▸ **Отрывок**:
○ ○ ○
Не менее тяжелы были и условия личного существования. С первых же дней приезда, когда я стал предметом усиленного преследования со стороны шпионов, мне стало ясно, что обзаводиться своей квартирой, хорошим паспортом и т. п. удобствами означало в этих условиях идти на верный провал. Чтобы иметь возможность бороться с уловками и преследованием шпионов, мне нужно было как можно больше квартир. Товарищи помогали находить ночевки, и я имел на каждый день особую. Расположены они были в разных частях Питера, даже в разных концах его, — например, в Гражданке, с одной стороны, и в Галерной Гавани, с другой, и между ними в центре города. Жизнь моя превращалась в постоянное скитание. Трудно было писать, читать, а иногда и думать, так как гостеприимные товарищи, нередко усталого, занимали меня своими политическими программами и любезными разговорами до глубокой ночи. Так существовать можно было два-три месяца, больше не хватало физических сил.
Питерские пролетарии всячески старались облегчить мое существование, но они не могли избавить меня от преследований шпиков и не были в состоянии предложить мне большей безопасности и удобств, чем располагали сами. Особенно приторен и сладок был рабочий иуда Шурканов, бывший депутат III Думы. Свою привязанность ко мне и «обожание» он выражал объятиями, а в заботах доходил до того, что предлагал в мое распоряжение собственную квартиру, высказывал желание оборудовать «особенную» комнату, скрытую от посторонних глаз. Хотя я и не подозревал в этой дружбе предательства, но предложением не воспользовался, и за все время скитания ни разу у него не ночевал. В общем же все его поведение и обстановка мало располагали меня к дружбе с ним, и я заглядывал к нему в случаях крайней нужды, когда тот или иной товарищ назначал у него свидание. Однажды после одного из таких свиданий, незадолго до революции, я попал в такую шпионскую петлю, что вынужден был бродить по огородам Выборгского и Лесного чуть не до самого рассвета, обморозил руки, попал в Гражданку к рабочему завода «Айваз» Н. И. Назарову в пятом часу утра, но все-таки вырвался из круга наблюдений, пришел на ночлег без шпиков.
○ ○ ○
▸ **Представленные данные**:
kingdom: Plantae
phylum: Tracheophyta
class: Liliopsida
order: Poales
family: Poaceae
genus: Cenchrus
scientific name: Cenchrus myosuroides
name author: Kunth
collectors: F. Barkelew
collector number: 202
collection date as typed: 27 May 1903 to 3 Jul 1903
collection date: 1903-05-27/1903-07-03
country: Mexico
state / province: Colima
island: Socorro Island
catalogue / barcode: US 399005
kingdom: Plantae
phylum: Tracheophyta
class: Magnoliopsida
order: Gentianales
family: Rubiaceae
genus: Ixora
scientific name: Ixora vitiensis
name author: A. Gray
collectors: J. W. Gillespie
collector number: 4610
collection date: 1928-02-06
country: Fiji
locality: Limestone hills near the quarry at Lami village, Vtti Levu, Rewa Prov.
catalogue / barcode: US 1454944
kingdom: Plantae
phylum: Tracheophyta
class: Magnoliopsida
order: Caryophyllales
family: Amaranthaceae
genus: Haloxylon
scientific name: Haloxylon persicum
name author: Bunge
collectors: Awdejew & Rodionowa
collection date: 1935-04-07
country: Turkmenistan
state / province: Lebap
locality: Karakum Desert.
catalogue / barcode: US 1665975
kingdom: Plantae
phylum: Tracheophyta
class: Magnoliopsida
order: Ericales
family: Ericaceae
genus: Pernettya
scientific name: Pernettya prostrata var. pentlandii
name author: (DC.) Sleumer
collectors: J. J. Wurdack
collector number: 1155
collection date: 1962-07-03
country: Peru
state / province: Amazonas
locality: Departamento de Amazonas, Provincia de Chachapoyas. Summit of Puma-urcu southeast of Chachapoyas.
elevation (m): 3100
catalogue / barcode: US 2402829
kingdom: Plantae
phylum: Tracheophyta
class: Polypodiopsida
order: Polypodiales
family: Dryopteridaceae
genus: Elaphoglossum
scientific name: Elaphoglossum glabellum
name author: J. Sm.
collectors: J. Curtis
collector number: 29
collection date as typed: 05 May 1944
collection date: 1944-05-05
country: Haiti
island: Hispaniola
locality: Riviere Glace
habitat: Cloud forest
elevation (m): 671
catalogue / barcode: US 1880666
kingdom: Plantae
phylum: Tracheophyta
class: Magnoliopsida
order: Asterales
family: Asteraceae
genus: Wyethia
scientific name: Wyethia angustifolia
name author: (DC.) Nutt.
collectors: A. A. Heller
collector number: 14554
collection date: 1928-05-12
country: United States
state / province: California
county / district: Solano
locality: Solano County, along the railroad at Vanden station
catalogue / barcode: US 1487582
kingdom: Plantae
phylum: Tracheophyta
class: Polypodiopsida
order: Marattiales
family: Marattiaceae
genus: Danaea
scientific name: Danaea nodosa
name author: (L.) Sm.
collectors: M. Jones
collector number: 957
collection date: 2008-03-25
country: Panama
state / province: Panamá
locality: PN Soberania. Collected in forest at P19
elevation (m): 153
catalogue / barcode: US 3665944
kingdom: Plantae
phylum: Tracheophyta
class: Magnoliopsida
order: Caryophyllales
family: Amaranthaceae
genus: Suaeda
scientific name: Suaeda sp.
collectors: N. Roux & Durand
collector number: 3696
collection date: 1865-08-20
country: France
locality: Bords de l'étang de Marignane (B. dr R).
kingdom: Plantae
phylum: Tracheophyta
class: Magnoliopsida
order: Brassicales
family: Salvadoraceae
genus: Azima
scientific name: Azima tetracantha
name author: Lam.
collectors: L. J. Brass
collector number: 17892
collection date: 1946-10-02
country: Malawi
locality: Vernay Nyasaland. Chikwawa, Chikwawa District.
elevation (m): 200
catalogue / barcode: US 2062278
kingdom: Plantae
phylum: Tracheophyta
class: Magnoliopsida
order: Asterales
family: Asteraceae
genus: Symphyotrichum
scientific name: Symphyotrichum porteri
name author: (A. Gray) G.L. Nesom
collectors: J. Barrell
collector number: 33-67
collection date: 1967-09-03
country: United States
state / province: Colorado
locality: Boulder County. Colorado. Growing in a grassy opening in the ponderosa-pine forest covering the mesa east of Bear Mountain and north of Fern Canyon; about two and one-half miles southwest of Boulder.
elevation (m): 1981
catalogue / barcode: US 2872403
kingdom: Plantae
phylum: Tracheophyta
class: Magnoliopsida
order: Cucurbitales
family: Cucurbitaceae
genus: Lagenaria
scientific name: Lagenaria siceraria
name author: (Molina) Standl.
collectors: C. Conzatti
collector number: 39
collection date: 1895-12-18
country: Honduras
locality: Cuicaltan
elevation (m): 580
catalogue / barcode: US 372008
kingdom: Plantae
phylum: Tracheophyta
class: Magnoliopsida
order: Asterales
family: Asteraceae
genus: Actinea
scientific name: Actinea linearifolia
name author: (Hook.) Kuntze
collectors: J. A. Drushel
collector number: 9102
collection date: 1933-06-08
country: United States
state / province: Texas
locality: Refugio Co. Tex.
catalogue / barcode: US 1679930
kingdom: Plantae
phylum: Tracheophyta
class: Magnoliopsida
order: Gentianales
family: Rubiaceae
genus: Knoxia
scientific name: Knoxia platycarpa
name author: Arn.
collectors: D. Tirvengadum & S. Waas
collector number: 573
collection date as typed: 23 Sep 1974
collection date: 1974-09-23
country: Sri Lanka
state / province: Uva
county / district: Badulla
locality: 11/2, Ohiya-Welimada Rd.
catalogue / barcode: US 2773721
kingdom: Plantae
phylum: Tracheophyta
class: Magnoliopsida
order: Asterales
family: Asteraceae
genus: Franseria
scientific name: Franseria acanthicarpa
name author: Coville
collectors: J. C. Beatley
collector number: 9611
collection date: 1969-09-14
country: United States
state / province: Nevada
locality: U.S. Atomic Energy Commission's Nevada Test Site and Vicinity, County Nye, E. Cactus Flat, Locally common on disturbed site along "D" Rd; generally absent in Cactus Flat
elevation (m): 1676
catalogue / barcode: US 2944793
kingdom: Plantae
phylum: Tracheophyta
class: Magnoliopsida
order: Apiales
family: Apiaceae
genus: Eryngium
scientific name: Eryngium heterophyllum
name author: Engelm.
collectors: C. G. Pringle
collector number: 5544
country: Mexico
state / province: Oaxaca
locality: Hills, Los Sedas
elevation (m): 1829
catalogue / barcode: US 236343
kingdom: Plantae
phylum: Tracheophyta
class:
○ ○ ○
Ответьте, пожалуйста, по отрывку: депутатом какой Думы был раньше Шурканов?

III Думы.